1 Welcome To Home Wireless
3
The firewall looks for known data patterns used by hackers, and prevents
them from harming your network. Updates are available online to detect and
block out new hacker patterns.
Your firewall will:
■
Protect the personal, financial, and work-related information on your
network.
■
Keep hackers from using your identity to send unauthorized messages.
■
Keep out unwanted downloads.
The wireless firewall technology protects against the following types of hacker
attacks:
■
IP spoofing: The hacker finds a valid IP address in a target network that
is considered to be a "trusted address," then sends packets with a
modified packet header pretending to be sent from the "trusted
address".
■
Land attack: The hacker utilizes a spoofed packet with the SYN bit set
and source/destination addresses matching with the target machine. The
target system then hangs or crashes.

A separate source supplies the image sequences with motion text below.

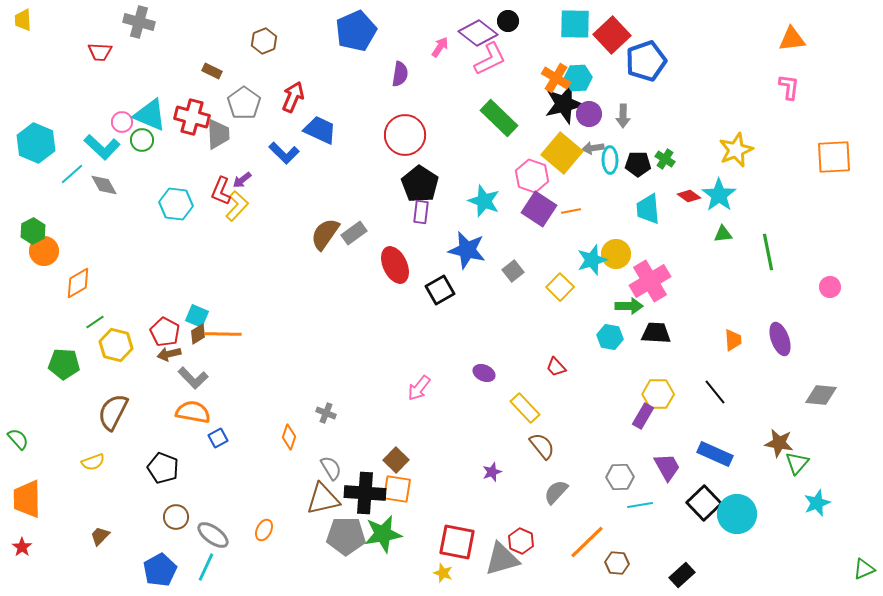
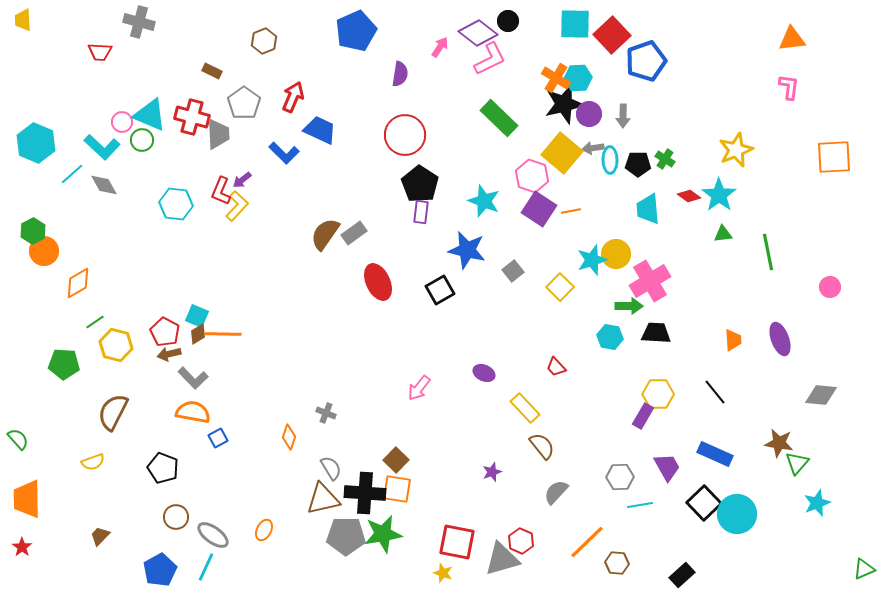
red ellipse at (395, 265): moved 17 px left, 17 px down
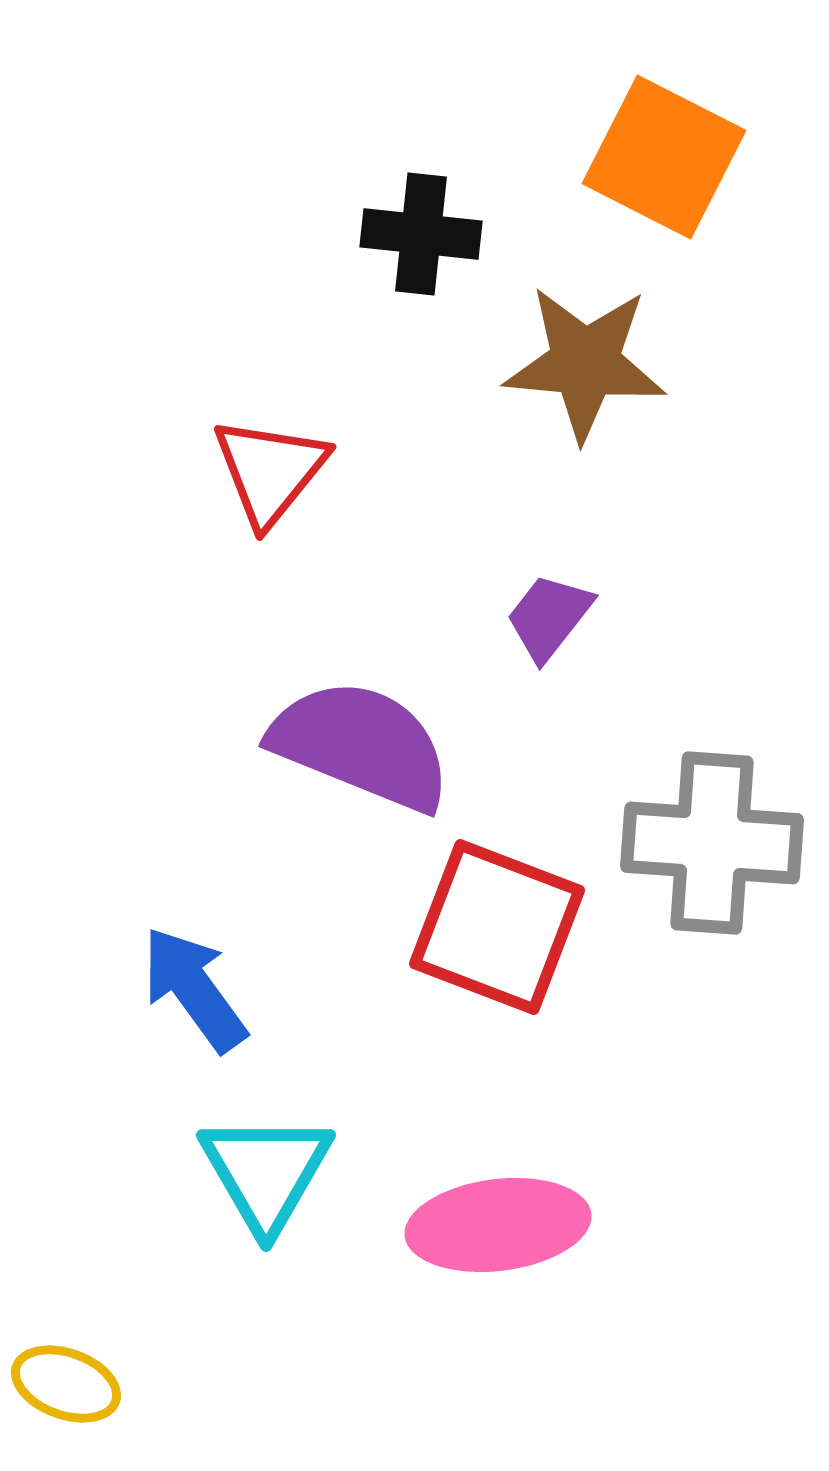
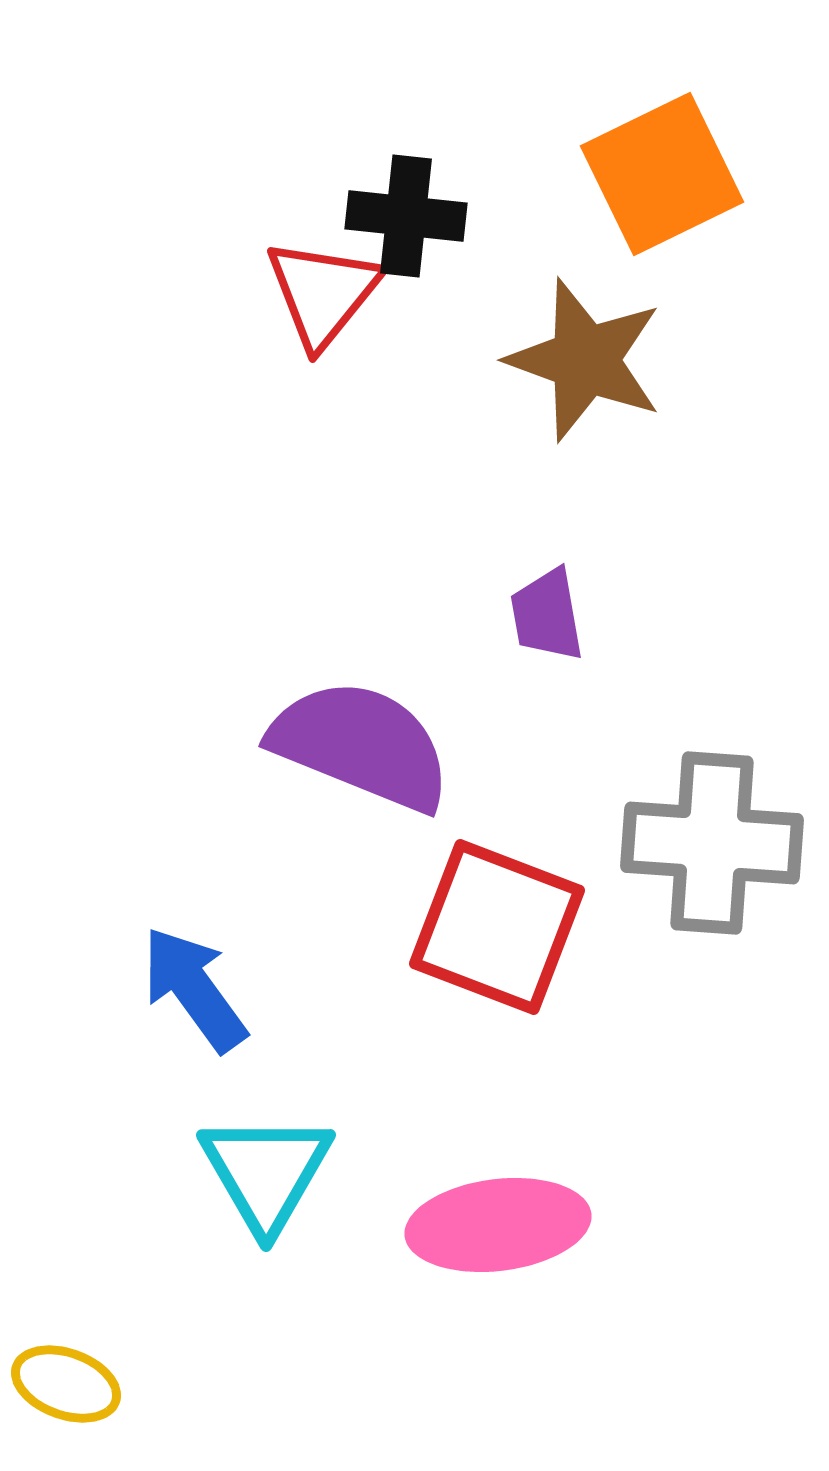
orange square: moved 2 px left, 17 px down; rotated 37 degrees clockwise
black cross: moved 15 px left, 18 px up
brown star: moved 3 px up; rotated 15 degrees clockwise
red triangle: moved 53 px right, 178 px up
purple trapezoid: moved 2 px left, 2 px up; rotated 48 degrees counterclockwise
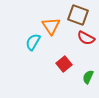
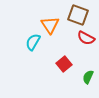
orange triangle: moved 1 px left, 1 px up
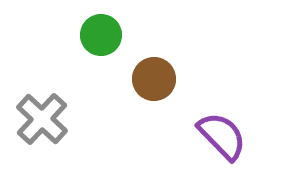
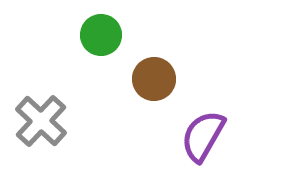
gray cross: moved 1 px left, 2 px down
purple semicircle: moved 19 px left; rotated 106 degrees counterclockwise
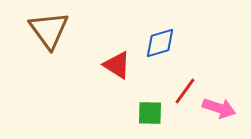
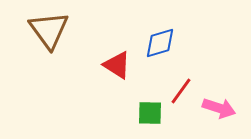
red line: moved 4 px left
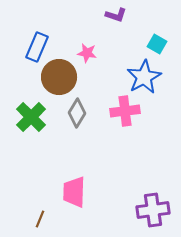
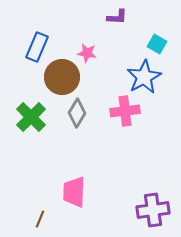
purple L-shape: moved 1 px right, 2 px down; rotated 15 degrees counterclockwise
brown circle: moved 3 px right
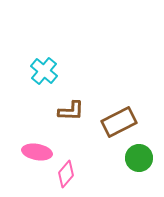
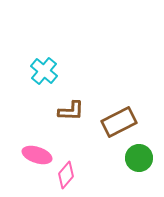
pink ellipse: moved 3 px down; rotated 8 degrees clockwise
pink diamond: moved 1 px down
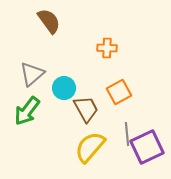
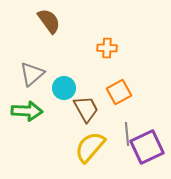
green arrow: rotated 124 degrees counterclockwise
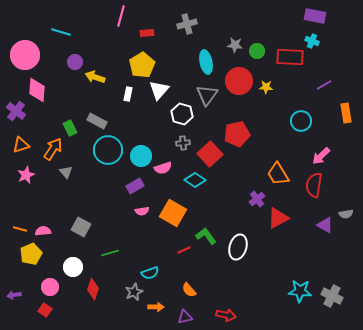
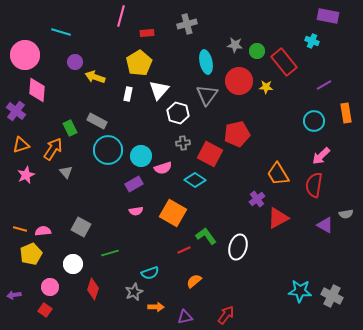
purple rectangle at (315, 16): moved 13 px right
red rectangle at (290, 57): moved 6 px left, 5 px down; rotated 48 degrees clockwise
yellow pentagon at (142, 65): moved 3 px left, 2 px up
white hexagon at (182, 114): moved 4 px left, 1 px up
cyan circle at (301, 121): moved 13 px right
red square at (210, 154): rotated 20 degrees counterclockwise
purple rectangle at (135, 186): moved 1 px left, 2 px up
pink semicircle at (142, 211): moved 6 px left
white circle at (73, 267): moved 3 px up
orange semicircle at (189, 290): moved 5 px right, 9 px up; rotated 91 degrees clockwise
red arrow at (226, 315): rotated 66 degrees counterclockwise
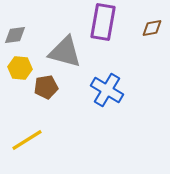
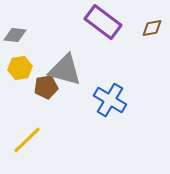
purple rectangle: rotated 63 degrees counterclockwise
gray diamond: rotated 15 degrees clockwise
gray triangle: moved 18 px down
yellow hexagon: rotated 15 degrees counterclockwise
blue cross: moved 3 px right, 10 px down
yellow line: rotated 12 degrees counterclockwise
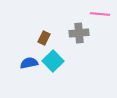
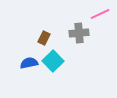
pink line: rotated 30 degrees counterclockwise
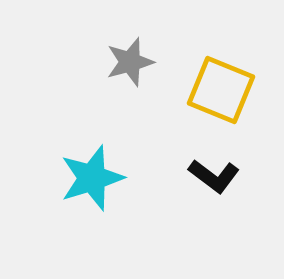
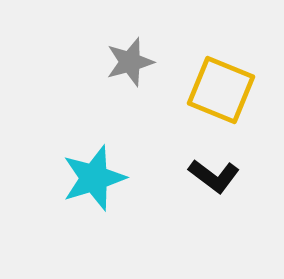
cyan star: moved 2 px right
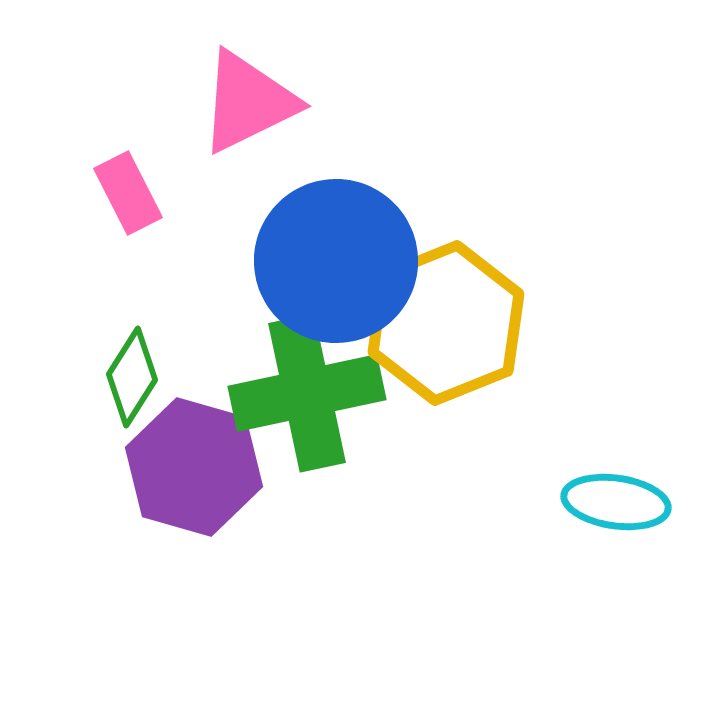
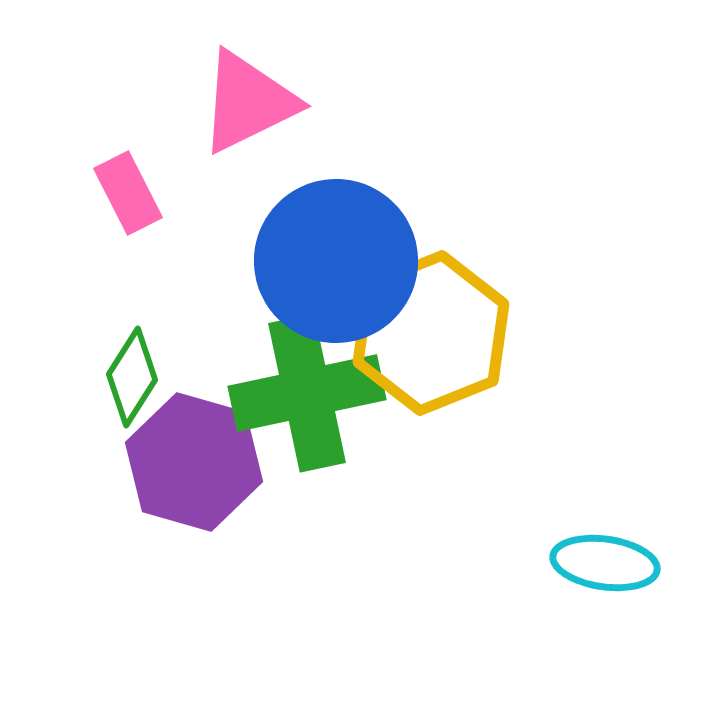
yellow hexagon: moved 15 px left, 10 px down
purple hexagon: moved 5 px up
cyan ellipse: moved 11 px left, 61 px down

The firewall will inspect packets to
prevent this condition from happening.
■
Ping of death: Some TCP/IP stacks will hang or crash when they receive
large ping packets because of packet memory allocation overflow. The
firewall blocks illegal ping packets that are longer than the specification.
■
IP with zero length: The first fragment of an IP packet is not always
required to have an offset value of zero. By manipulating the "more
fragments" bit and sending decoy packets, the hacker can cause the
target system to assemble malicious packets. The firewall can block this
kind of attack.
■
Smurf attack: In this “denial of service” attack, the hacker sends large
quantities of ICMP echo (ping) request traffic to IP broadcast destination
address with a spoofed source address. Most IP network hosts will
respond with an echo reply causing a massive traffic jam. The firewall
intercepts ICMP Echo packets with x.x.x.0 or x.x.x.255.
■
UDP port loopback: Hackers use UDP scans (transmit 0 byte-length
UDP packets) to locate open ports, then access configurable ports. These
ports can then exploit vulnerable applications such as SNMP, tftp, or NFS.
The firewall detects and blocks these attacks.
■
Snork attack: This is a “denial of service” attack that makes vulnerable
systems continuously bounce packets and tie up CPU and network
resources. The firewall will deny all incoming UDP packets with a
destination port of 135 and a source port of 7, 19, or 135.